Interview perspective

Practice

Beginner

  1. Write a program that appends one diary line per run (with a timestamp), and another that prints all entries numbered. Run them several times.
  2. Save your gradebook dict from the Collections page to JSON; load it back; verify a student's average survives the round trip.

Intermediate

  1. Word frequency, for real: read any long text file, lowercase it, count words with a dict, write the top 20 to top_words.csv (word, count). Streams + collections + CSV in one program.
  2. Make the diary robust: what happens on the very first run if the file doesn't exist? Handle it cleanly with the exceptions toolkit — once with try/except, once with Path.exists().
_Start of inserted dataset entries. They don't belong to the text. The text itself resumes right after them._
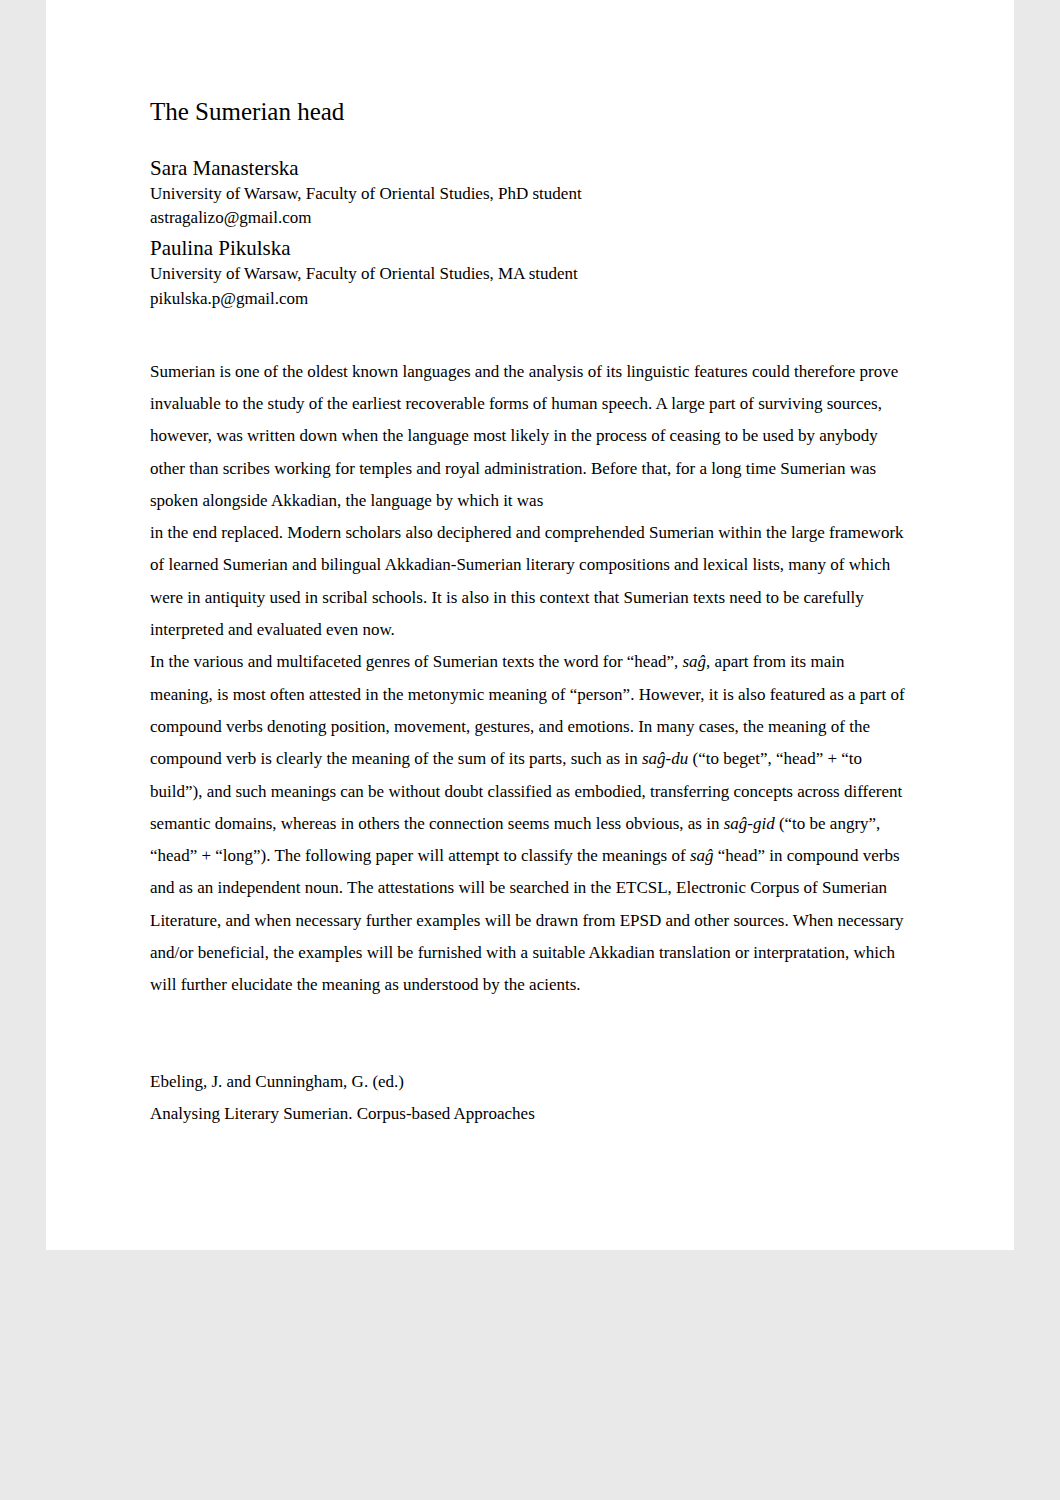The Sumerian head
Sara Manasterska
University of Warsaw, Faculty of Oriental Studies, PhD student
astragalizo@gmail.com
Paulina Pikulska
University of Warsaw, Faculty of Oriental Studies, MA student
pikulska.p@gmail.com
Sumerian is one of the oldest known languages and the analysis of its linguistic features could therefore prove invaluable to the study of the earliest recoverable forms of human speech. A large part of surviving sources, however, was written down when the language most likely in the process of ceasing to be used by anybody other than scribes working for temples and royal administration. Before that, for a long time Sumerian was spoken alongside Akkadian, the language by which it was
in the end replaced. Modern scholars also deciphered and comprehended Sumerian within the large framework of learned Sumerian and bilingual Akkadian-Sumerian literary compositions and lexical lists, many of which were in antiquity used in scribal schools. It is also in this context that Sumerian texts need to be carefully interpreted and evaluated even now.
In the various and multifaceted genres of Sumerian texts the word for “head”, saĝ, apart from its main meaning, is most often attested in the metonymic meaning of “person”. However, it is also featured as a part of compound verbs denoting position, movement, gestures, and emotions. In many cases, the meaning of the compound verb is clearly the meaning of the sum of its parts, such as in saĝ-du (“to beget”, “head” + “to build”), and such meanings can be without doubt classified as embodied, transferring concepts across different semantic domains, whereas in others the connection seems much less obvious, as in saĝ-gid (“to be angry”, “head” + “long”). The following paper will attempt to classify the meanings of saĝ “head” in compound verbs and as an independent noun. The attestations will be searched in the ETCSL, Electronic Corpus of Sumerian Literature, and when necessary further examples will be drawn from EPSD and other sources. When necessary and/or beneficial, the examples will be furnished with a suitable Akkadian translation or interpratation, which will further elucidate the meaning as understood by the acients.
Ebeling, J. and Cunningham, G. (ed.)
Analysing Literary Sumerian. Corpus-based Approaches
Which reads better here, and why?

Advanced

  1. Build a tiny key-value store: kv.py set name Asha writes to a JSON file, kv.py get name reads it back (command-line args: sys.argv). Then break it on purpose: what happens if two copies run set at the same instant? Write one paragraph connecting what you saw to transactions.

Level 1 complete. You can now write real programs: variables, control flow, functions, objects, errors, collections and persistence. Next stop is Level 2 — Data Structures, where the question flips from "does it work?" to "how fast, and why?"